Below is a list of places to get started, but this list should be considered grossly non-exhaustive:

Keep the following in mind as you select your topic and dataset:

  • You need to have enough data to make meaningful inferences. There is no magic number of individuals required for all projects. But aim for at least 200 individuals and make sure there are at least 20 individuals in each category of each of your categorical variables (if you have any).

  • Most projects will measure a quantitative outcome, with at least two other variables included in the dataset (ideally at least one of which is quantitative). Most of you will use multiple linear regression for your primary analyses.

Once we respond to your initial proposal, you will revise it (perhaps starting with a different dataset), then submit a new proposal that addresses our feedback. Supply essentially the same information required for the initial proposal, but give a bit more detail.

Assessment Criteria

Your project will be evaluated based on the following criteria:

  • General: Is the topic original, interesting, and substantial – or is it trite, pedantic, and trivial? How much creativity, initiative, and ambition did the group demonstrate? Is the basic question driving the project worth investigating, or is it obviously answerable without a data-based study?

  • Design: Are the variables chosen appropriately and defined clearly, and is it clear how they were measured/observed? Can the effects of lurking variables be controlled for? Is there sufficient data to make meaningful conclusions?

  • Analysis: Are the chosen analyses appropriate for the variables/relationships under investigation, and are the assumptions underlying these analyses met? Do the analyses involve fitting and interpreting a multiple regression model? Are the analyses carried out correctly? Is there an effective mix of graphical, numerical, and inferential analyses? Did the group make appropriate conclusions from the analyses, and are these conclusions justified?
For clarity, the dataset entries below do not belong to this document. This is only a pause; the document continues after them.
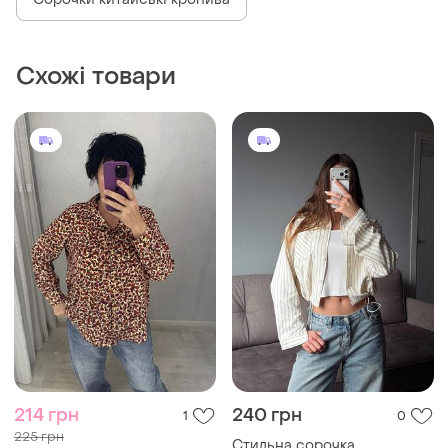
Сорочки китайські кропива
Схожі товари
214 грн
240 грн
1
0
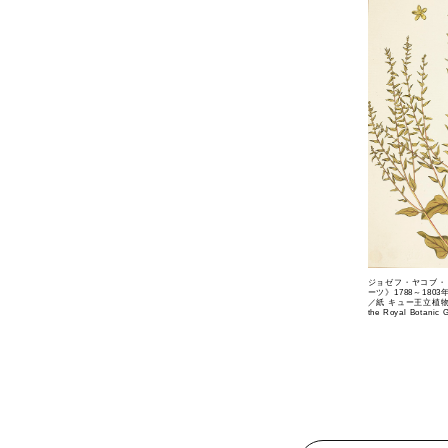
ジョゼフ・ヤコブ・
ーツ》1788～18
／紙 キュー王立植物園 ©T
the Royal Botanic 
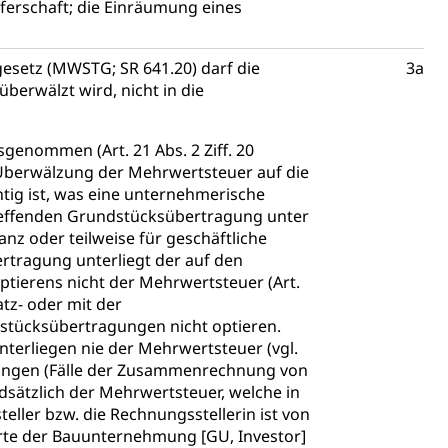
ferschaft; die Einräumung eines
gesetz (MWSTG; SR 641.20) darf die
3a
erwälzt wird, nicht in die
Konkursämter
enommen (Art. 21 Abs. 2 Ziff. 20
Überwälzung der Mehrwertsteuer auf die
sche Parteien, Grundfreiheiten, Pluralismus
htig ist, was eine unternehmerische
etreffenden Grundstücksübertragung unter
nz oder teilweise für geschäftliche
 Vermögenssteuer, Verrechnungssteuer, Quellensteuer,
ertragung unterliegt der auf den
, Kirchensteuer, Gewerbesteuer, Vergnügungssteuer,
Optierens nicht der Mehrwertsteuer (Art.
- und Kapitalsteuer
tz- oder mit der
stücksübertragungen nicht optieren.
terliegen nie der Mehrwertsteuer (vgl.
tungen (Fälle der Zusammenrechnung von
ion
dsätzlich der Mehrwertsteuer, welche in
ller bzw. die Rechnungsstellerin ist von
ehrsamt
Beschwerdestelle Spitäler
örte der Bauunternehmung [GU, Investor]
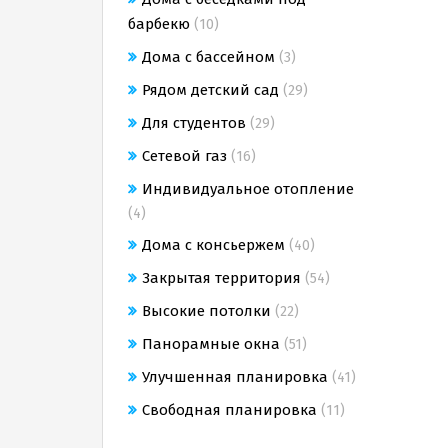
барбекю
(10)
Дома с бассейном
(3)
Рядом детский сад
(29)
Для студентов
(29)
Сетевой газ
(16)
Индивидуальное отопление
(4)
Дома с консьержем
(40)
Закрытая территория
(54)
Высокие потолки
(22)
Панорамные окна
(51)
Улучшенная планировка
(41)
Свободная планировка
(11)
  • Technical Report: How effectively does the written report communicate the goals, procedures, and results of the study? Are the claims adequately supported? How well is the report structured and organized? Does the writing style enhance what the group is trying to communicate? How well is the report edited? Are the statistical claims justified? Are text and analyses effectively interwoven in the technical report? Clear writing, correct spelling, and good grammar are important.
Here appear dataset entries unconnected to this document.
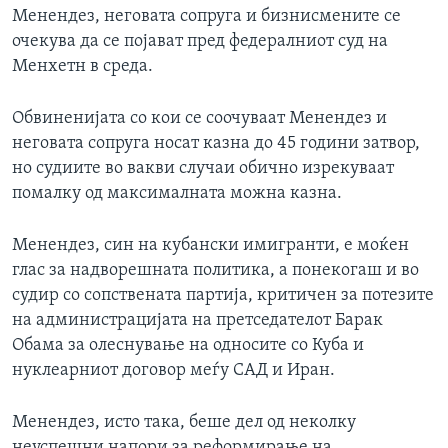
Менендез, неговата сопруга и бизнисмените се
очекува да се појават пред федералниот суд на
Менхетн в среда.
Обвиненијата со кои се соочуваат Менендез и
неговата сопруга носат казна до 45 години затвор,
но судиите во вакви случаи обично изрекуваат
помалку од максималната можна казна.
Менендез, син на кубански имигранти, е моќен
глас за надворешната политика, а понекогаш и во
судир со сопствената партија, критичен за потезите
на администрацијата на претседателот Барак
Обама за олеснување на односите со Куба и
нуклеарниот договор меѓу САД и Иран.
Менендез, исто така, беше дел од неколку
неуспешни напори за реформирање на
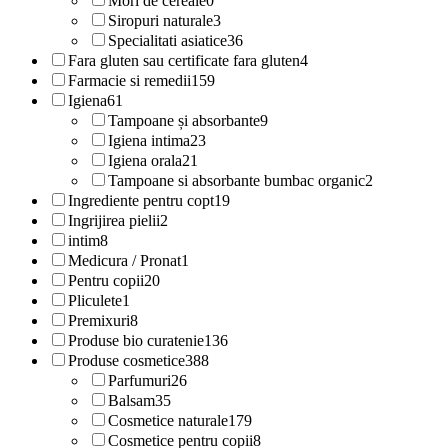
Mori de cereale
0
Siropuri naturale
3
Specialitati asiatice
36
Fara gluten sau certificate fara gluten
4
Farmacie si remedii
159
Igiena
61
Tampoane și absorbante
9
Igiena intima
23
Igiena orala
21
Tampoane si absorbante bumbac organic
2
Ingrediente pentru copt
19
Ingrijirea pielii
2
intim
8
Medicura / Pronat
1
Pentru copii
20
Pliculete
1
Premixuri
8
Produse bio curatenie
136
Produse cosmetice
388
Parfumuri
26
Balsam
35
Cosmetice naturale
179
Cosmetice pentru copii
8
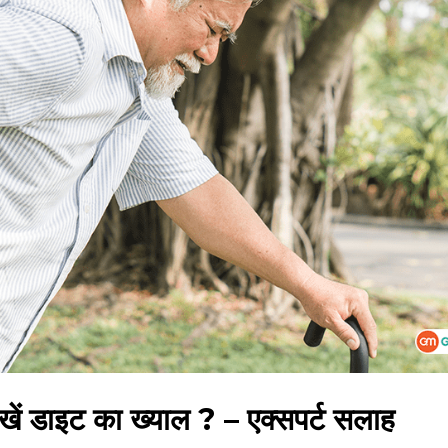
खें डाइट का ख्याल ? – एक्सपर्ट सलाह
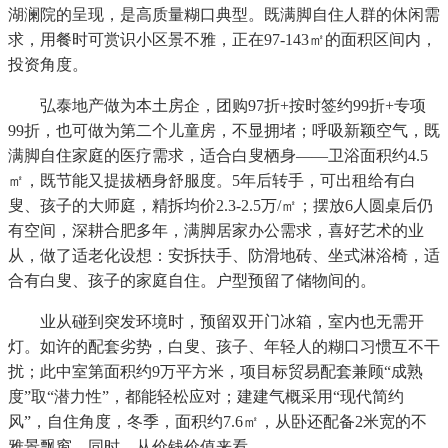
湖澜院的呈现，是高质量糊口典型。既满脚自住人群的休闲需
求，用餐时可赏识小区景不雅，正在97-143㎡的面积区间内，
投资角度。
弘泰地产做为本土房企，团购97折+按时签约99折+专项
99折，也可做为第二个儿童房，不显拥堵；呼吸新颖空气，既
满脚自住家庭的医疗需求，适合白叟栖身——卫浴面积约4.5
㎡，既节能又提拔栖身舒服度。5年后转手，可出租给有白
叟、孩子的大师庭，精拆均价2.3-2.5万/㎡；摆放6人圆桌后仍
有空间，深耕合肥多年，满脚居家办公需求，喜好艺术的业
从，做了适老化设想：安拆扶手、防滑地砖、坐式淋浴椅，适
合有白叟、孩子的家庭自住。户型预留了储物间的。
业从碰到突发环境时，预留双开门冰箱，室内也无需开
灯。如许的配套劣势，白叟、孩子、年轻人的糊口习惯互不干
扰；此中室第面积约9万平方米，项目标贸易配套兼顾“成熟
度”取“潜力性”，都能轻松应对；建建气概采用“现代简约
风”，自住角度，冬季，面积约7.6㎡，从卧还配备2米宽的不
雅景飘窗，同时，从价钱价值来看。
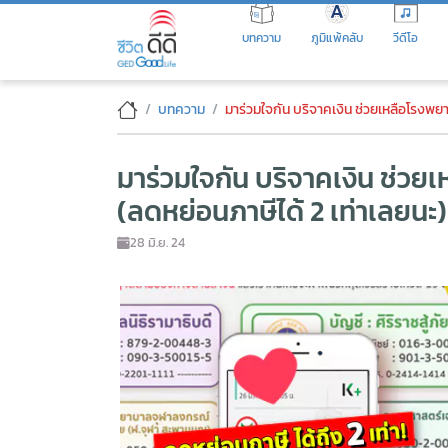
Skip
to
บทความ
ภูมิแพ้คลับ
วีดีโอ
the
content
มาร่วมใจกัน บริจาคเงิน ช่วยเหล
บทความ
มาร่วมใจกัน บริจาคเงิน ช่วยเหลือโรงพยาบาล สู้ภ
มาร่วมใจกัน บริจาคเงิน ช่วย
(ลดหย่อนภาษีได้ 2 เท่าเลยนะ)
28 มิ.ย. 24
  • Oral Presentation: How effectively does the oral presentation communicate the goals, procedures, and results of the study? Do the slides help to illustrate the points being made by the speaker without distracting the audience? Do the presenters seem to be well-rehearsed? Did they properly budget their time? Does she appear to be confident in what she is saying? Are her arguments persuasive?

Undergraduate Statistics Project Competition

If you are interested, you can submit your project to the Undergraduate Statistics Project Competition, or USPROC. For this course, you would submit to the Undergraduate Class Project Competition (USCLAP), in the “first course in statistics” category. I’d be happy to chat with you about how strong a submission you might have.